Breaking new ground – Private Equity News
Acquisition and merger deals sweep Kenya’s oil industry (The East African, 3 August 2013)
Kenya’s recent successes in oil exploration are triggering a new round of mergers and acquisitions in the lucrative but high-risk business as the new finds reshape company strategies. Junior exploration firms — companies that do exploration in the hope that a positive find will tempt shareholders to invest more in them or make them an acquisition target — are expected to become prime targets for multinationals seeking a foothold in the country before commercial production of crude oil and natural gas starts.
Over the past three months, at least four deals have been closed and another three are expected in the coming months, making this the busiest year in Kenya’s exploration business.
The country’s risk profile has been greatly reduced by last week’s announcement by Tullow Oil and partner Africa Oil that their find was commercially viable as well as the discovery of gas by Apache Corporation in offshore exploration area L 8 in September last year. Tullow estimates it has discovered about 300 million barrels of oil.
Elsewhere in Kenya, in the Anza Basin in Block 10A, the Paipai-1 well was drilled in March and encountered light hydrocarbon shows while drilling. The well has been suspended and will be tested in the future.
Interest in offshore exploration in Kenya is likely to be raised as Anadarko Petroleum Corporation has high expectations of making a discovery in the Kiboko well being drilled in exploration area L11B in the Lamu basin.
The discoveries confirm the existence of hydrocarbon deposits and offer a deeper understanding of the region’s geological features as well as reducing the risks of hitting dry wells by multinationals.
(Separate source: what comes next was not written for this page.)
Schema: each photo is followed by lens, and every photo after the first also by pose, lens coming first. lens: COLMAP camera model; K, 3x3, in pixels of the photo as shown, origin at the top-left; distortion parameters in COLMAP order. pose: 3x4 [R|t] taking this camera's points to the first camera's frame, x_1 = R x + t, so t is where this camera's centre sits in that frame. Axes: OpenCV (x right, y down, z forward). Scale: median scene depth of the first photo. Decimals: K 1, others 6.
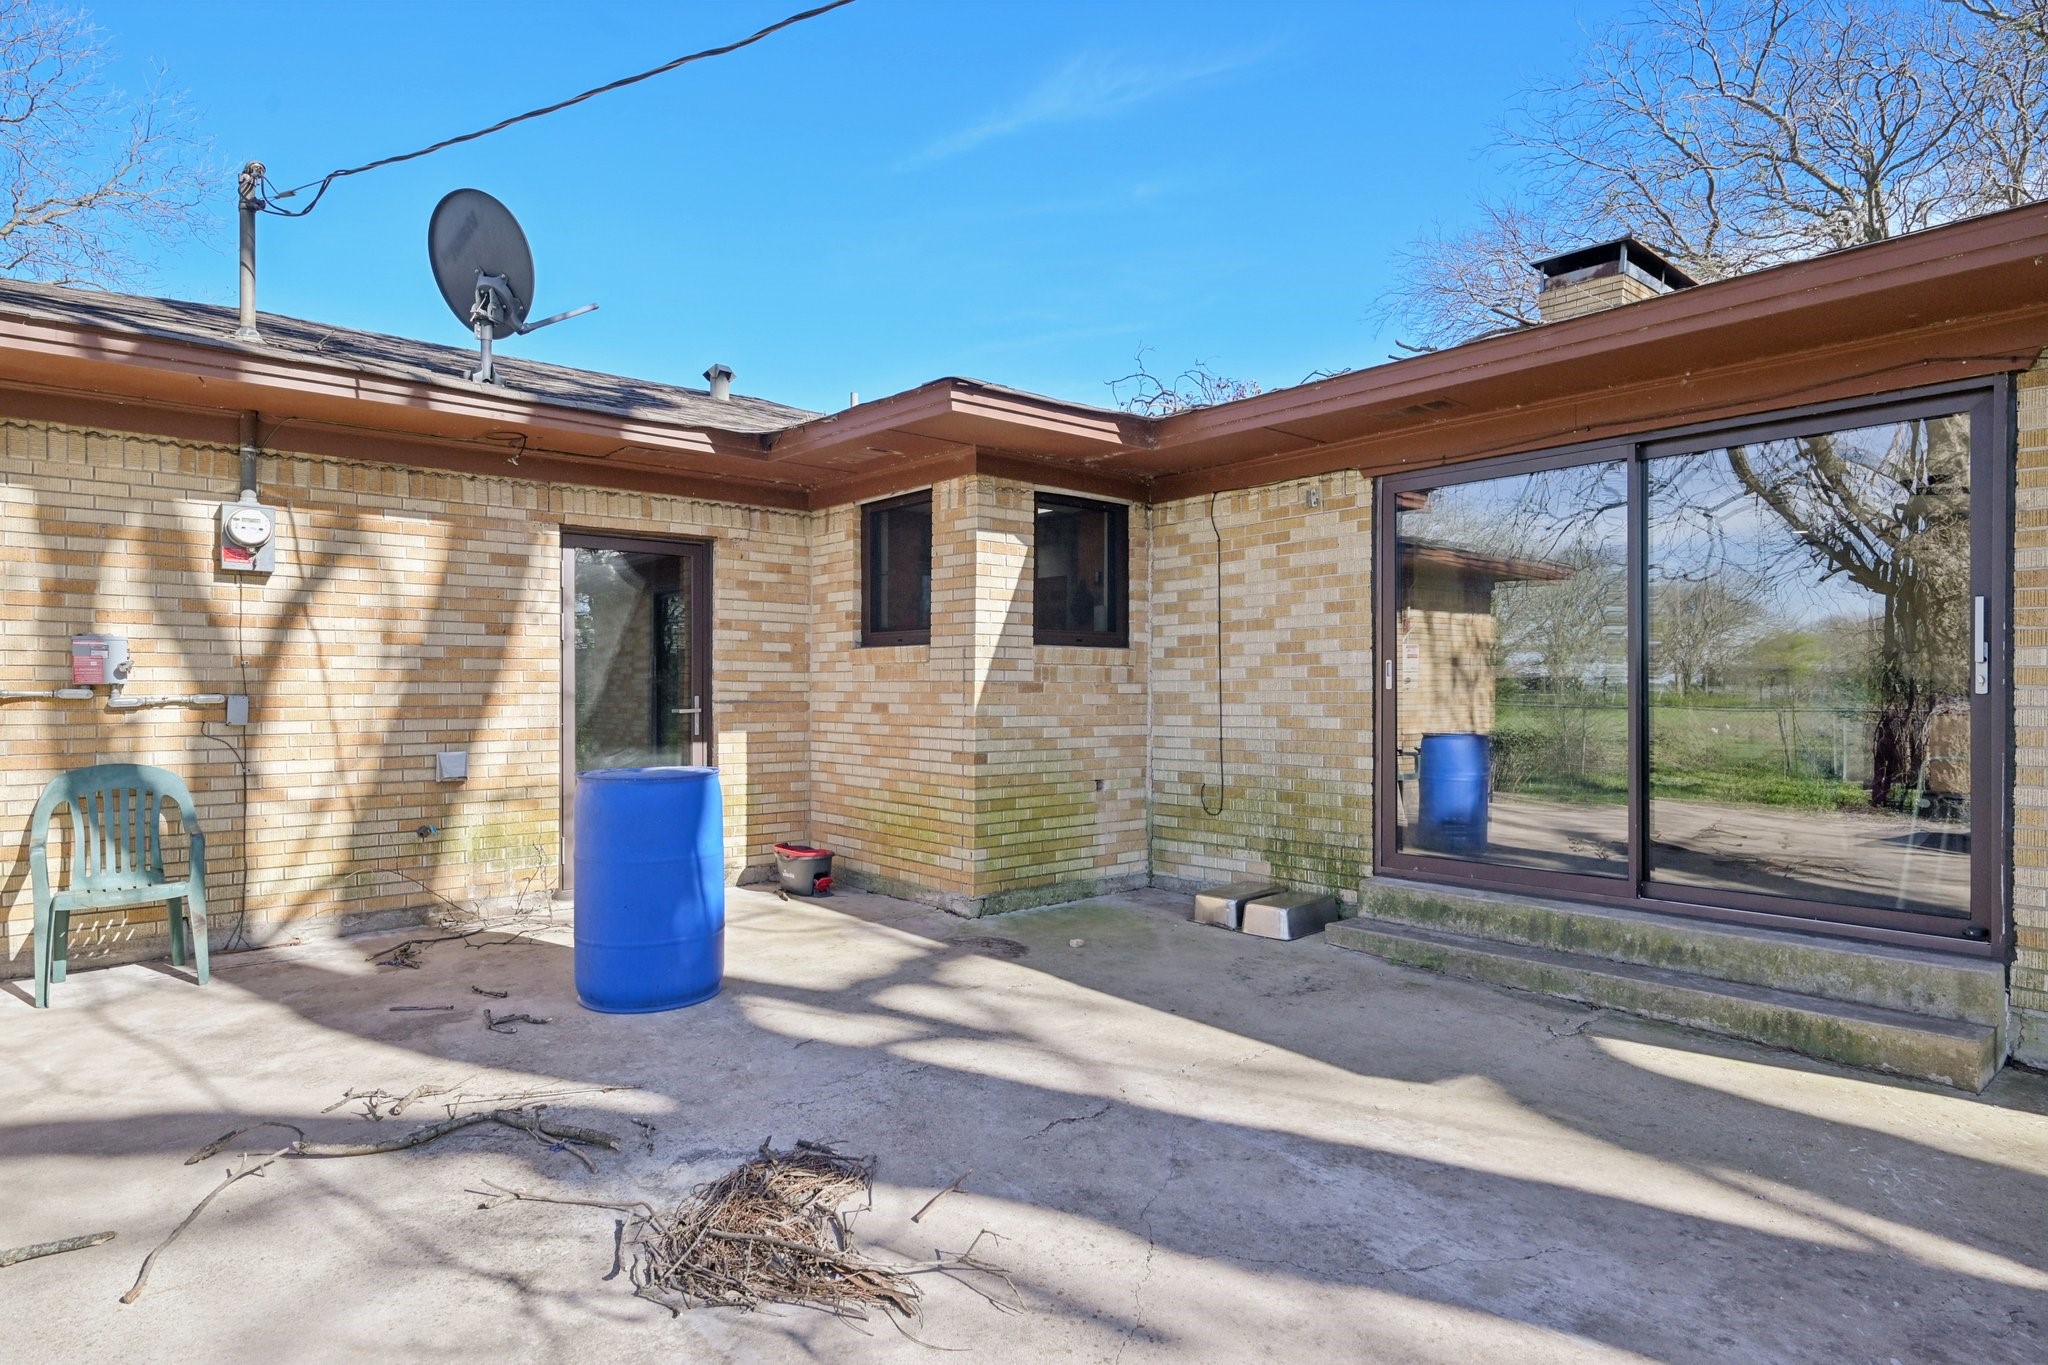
lens RADIAL K [[1099.2, 0, 1024.0], [0, 1099.2, 682.5], [0, 0, 1]] dist [0.000978, 0.000117]
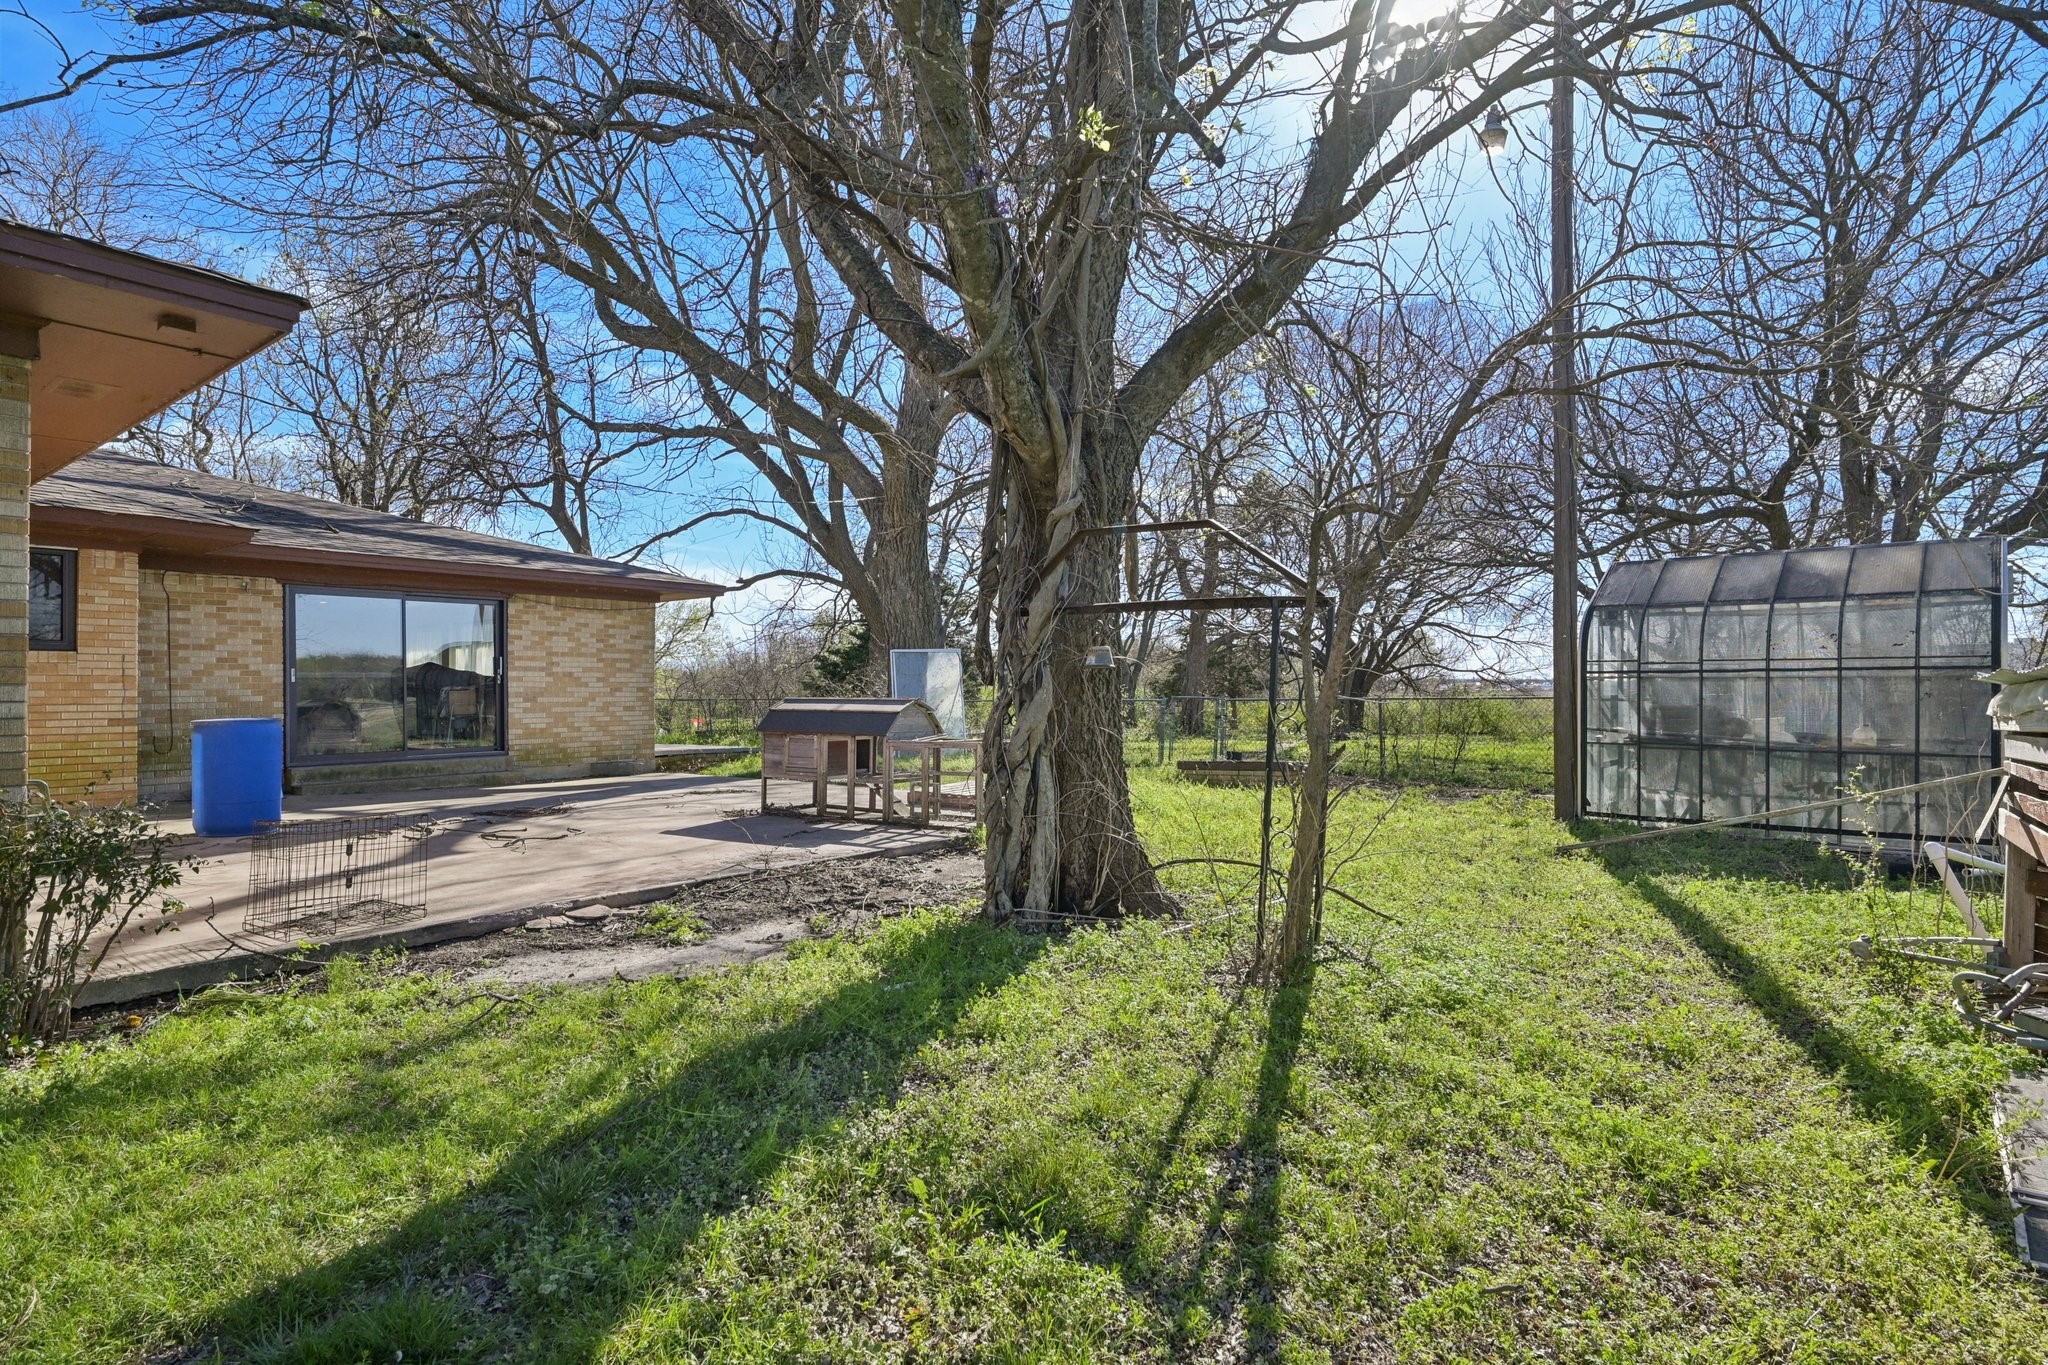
lens RADIAL K [[1025.1, 0, 1024.0], [0, 1025.1, 682.5], [0, 0, 1]] dist [-0.000097, -0.000010]
pose [[-0.193935, 0.004586, 0.981004, -1.766976], [-0.001884, 0.999985, -0.005047, 0.013501], [-0.981013, -0.002827, -0.193923, -0.035112]]
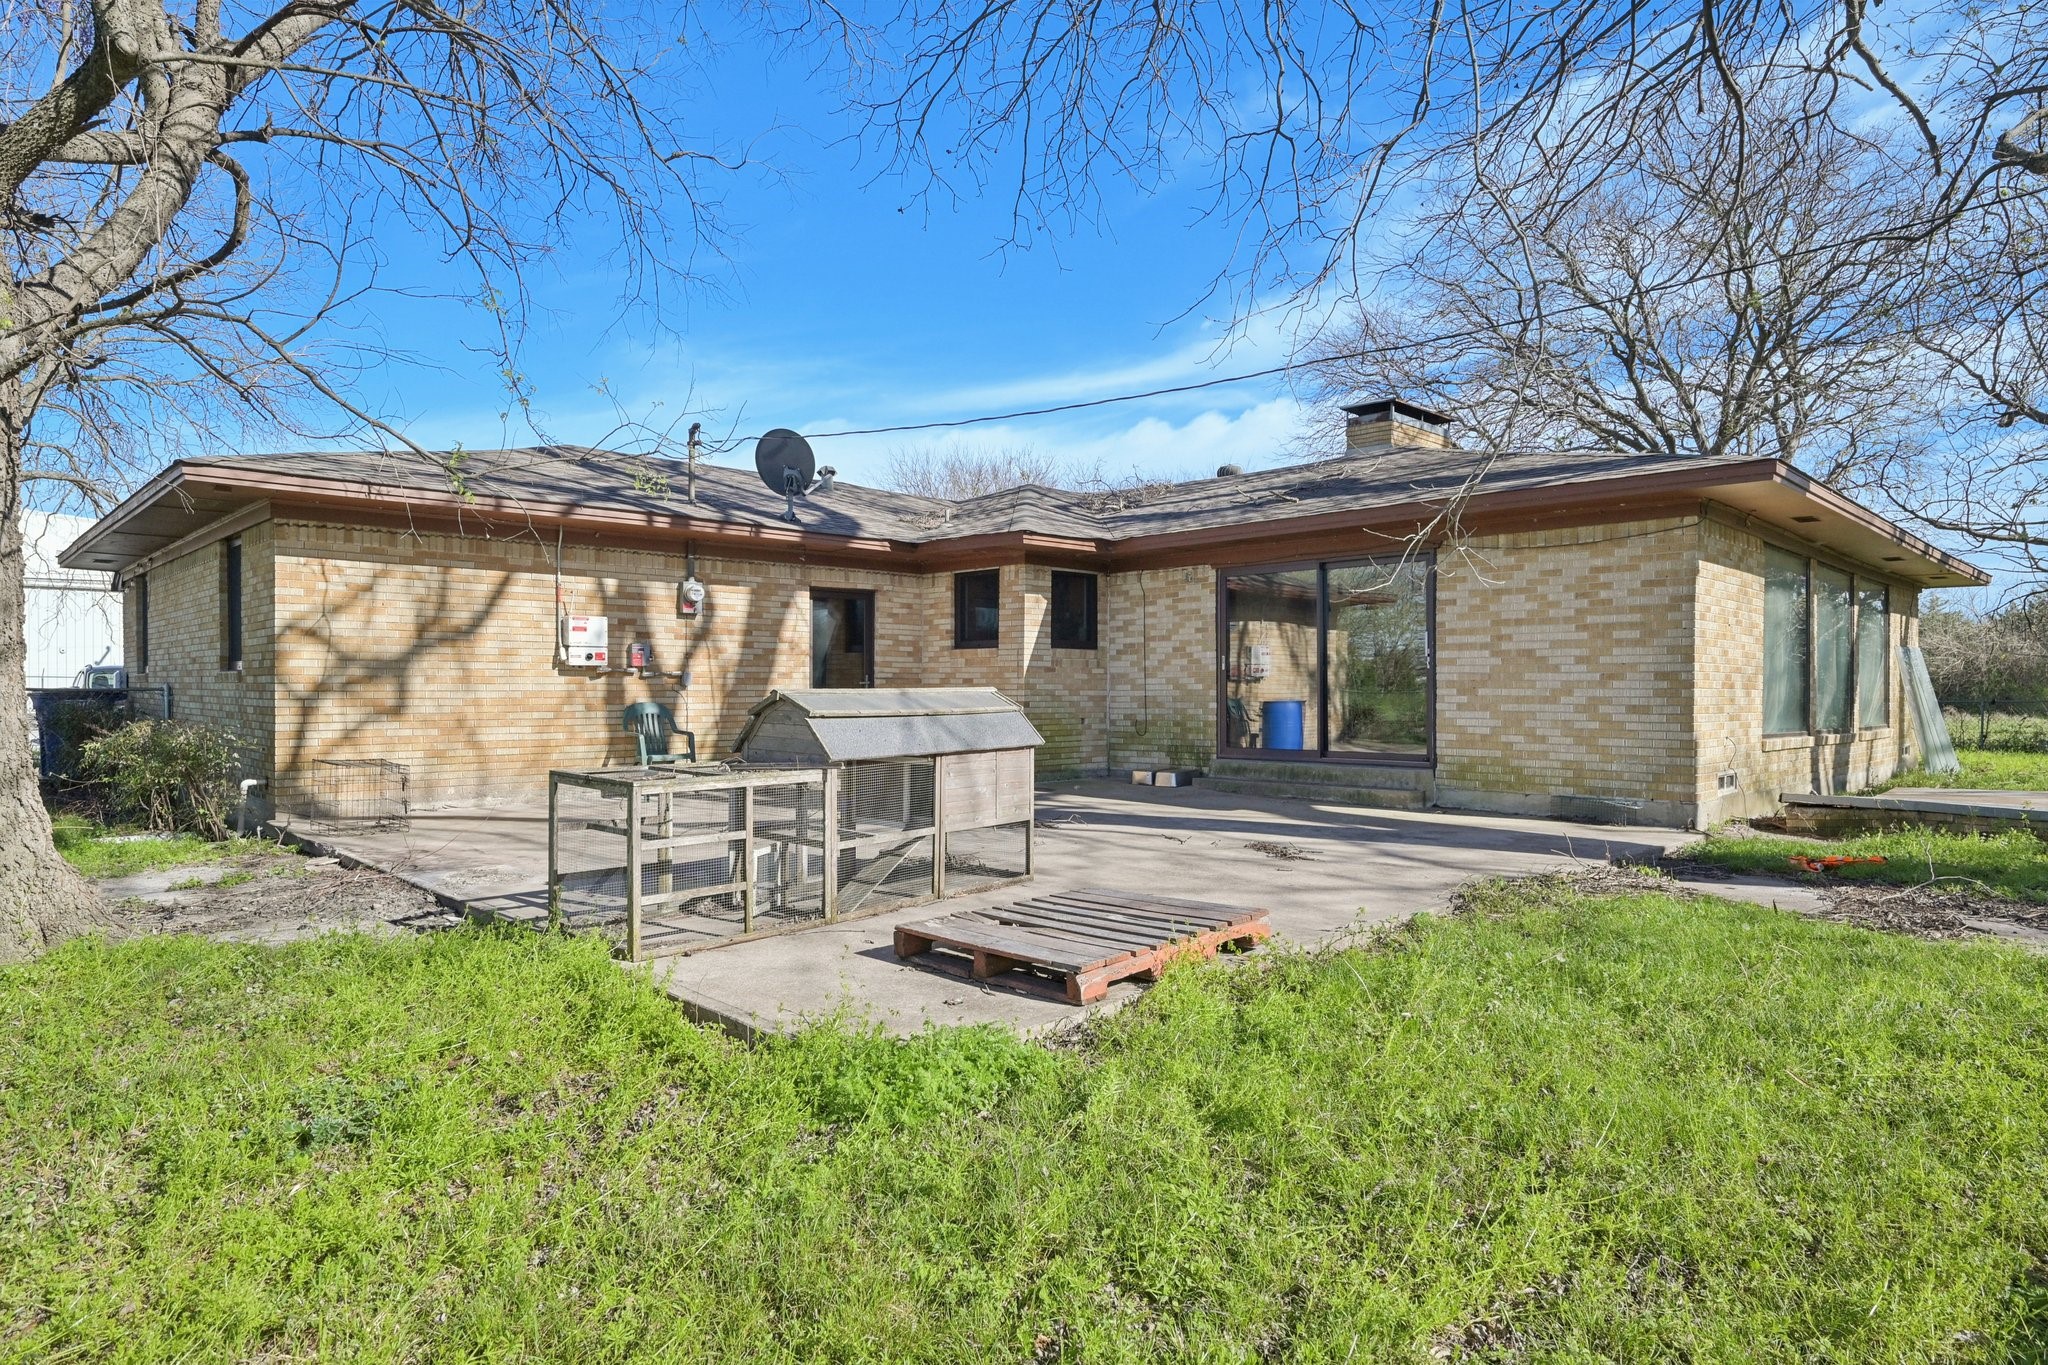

“A new wave of mergers and acquisitions is in the offing as relatively smaller explorers with large acreage in Kenya are becoming targets for financially well-endowed firms. They have to sell part of their exploration rights to raise funds to expedite well drilling to comply with work programmes agreed upon with the Ministry of Energy,” said Robert Shisoka, a consultant at Hydrocarbons Management Ltd.